Y, acercándose a Carpio, le mostró las espaldas desnudas
y añadió:
– «Carpio, si quieres venganza, ¡véngate en mí, no en los
pobres pecadores!» 92
131 Al considerar todo esto, ¿cómo no amar a esta
Sabiduría eterna, que nos ha amado y nos sigue amando
más que a su propia vida y cuya belleza y dulzura superan
a todo lo más bello y dulce que hay en el cielo y en la tierra?
132 Refiérese en la vida del Beato Enrique Suso que un
día la Sabiduría eterna –tan tiernamente amada por
él– se le apareció de la siguiente manera: había tomado
forma corporal, estaba rodeada por una nube clara y
transparente y se hallaba sentada sobre un trono de marfil.
Sus ojos despedían un fulgor semejante al sol de mediodía.
Su corona era la eternidad; sus vestidos, la felicidad; su
palabra, la suavidad; de sus abrazos brotaba la dicha de
todos los bienaventurados.
Enrique la contempló en toda esta pompa. Lo que más le
maravilló fue el contemplar que tan pronto parecía una
hermosa doncella, portento de la hermosura del cielo y de
la tierra; tan pronto un gallardo joven que hubiese agotado
todas las bellezas creadas para hermosear su rostro.
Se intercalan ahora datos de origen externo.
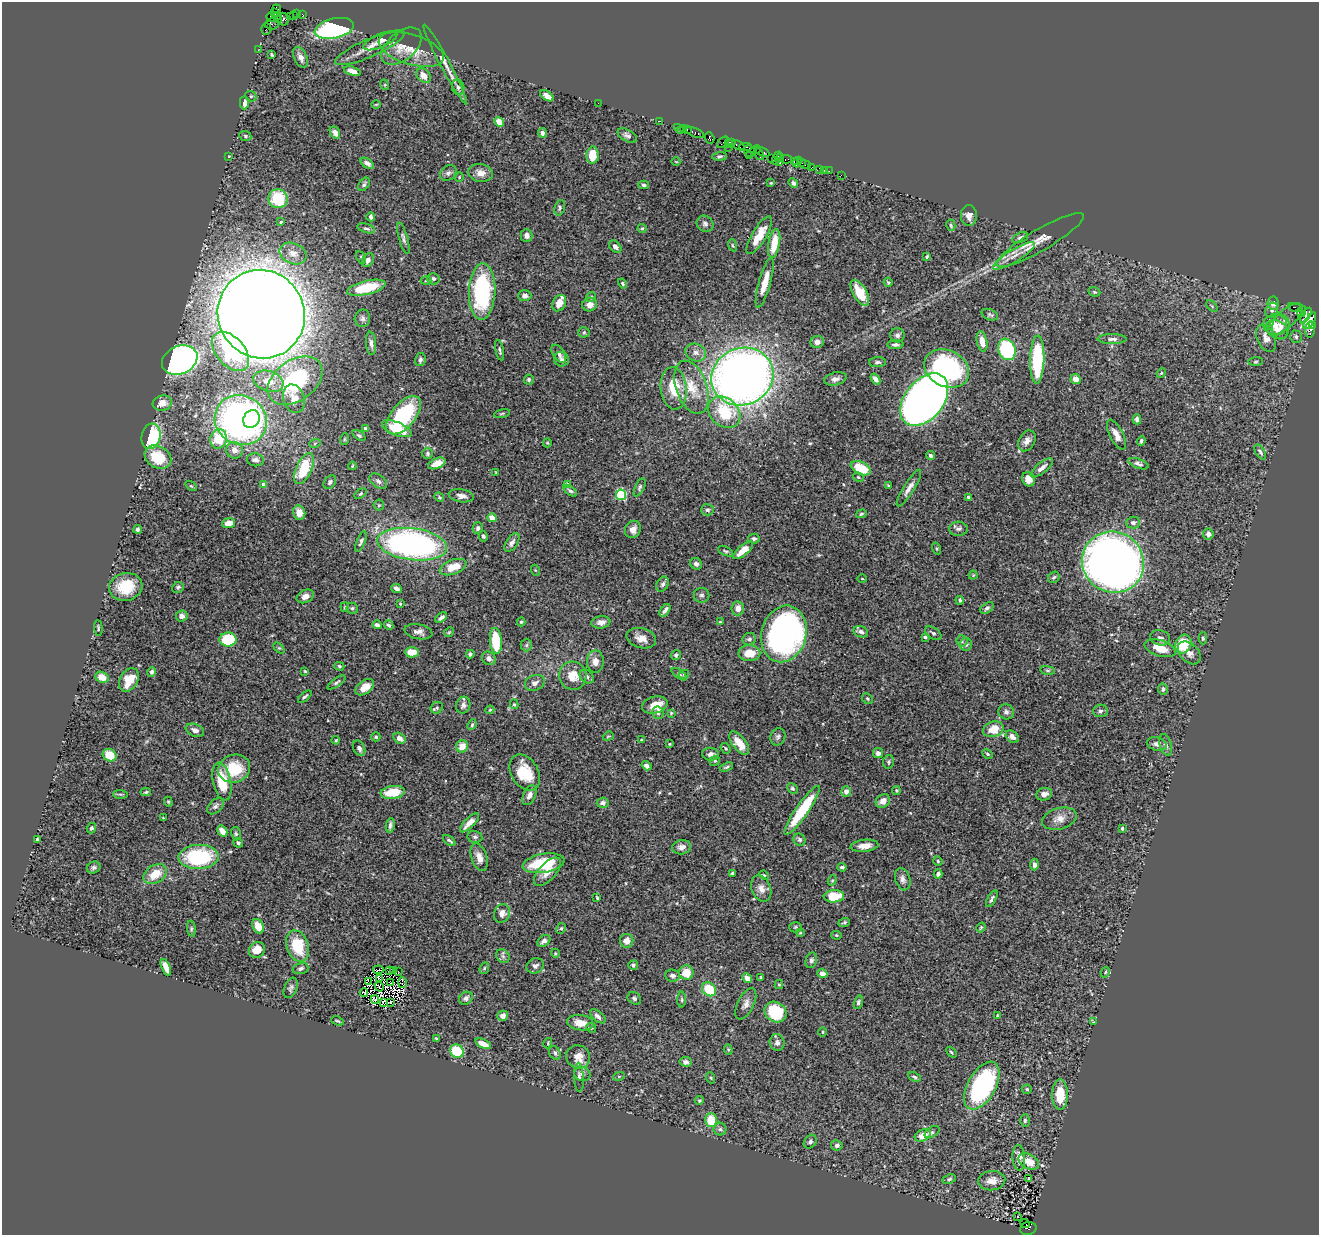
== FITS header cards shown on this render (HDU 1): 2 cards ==
NAXIS1  =                 1317
NAXIS2  =                 1233

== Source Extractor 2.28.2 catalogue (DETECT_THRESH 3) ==
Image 1317 x 1233 px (HDU 1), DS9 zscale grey, 1 PNG px = 1 image px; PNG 1321 x 1237 px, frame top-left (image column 1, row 1233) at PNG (2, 2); each listed source drawn as its Kron ellipse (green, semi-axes under 4 px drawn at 4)
Background 0.629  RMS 0.023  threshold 0.0678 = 3 sigma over >= 5 px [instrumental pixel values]
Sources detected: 475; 2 with non-positive FLUX_AUTO (blend fragments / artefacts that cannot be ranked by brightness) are neither listed nor drawn; the other 473 listed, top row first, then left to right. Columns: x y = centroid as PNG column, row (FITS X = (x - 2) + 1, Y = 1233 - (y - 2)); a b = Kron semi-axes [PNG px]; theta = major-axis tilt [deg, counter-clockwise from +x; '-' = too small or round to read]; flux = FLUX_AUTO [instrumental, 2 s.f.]
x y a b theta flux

Unas
veces, la veía elevar la cabeza por encima de los cielos y al
mismo tiempo hollar con sus pies los abismos de la tierra.
Ya la veía cerca; ya, lejos de sí. Unas veces majestuosa, otras
condescendiente, benigna, dulce y llena de ternura para
92 Dionisio Aeropagita, Epístola 8, & 6: PG 3,1097-1103.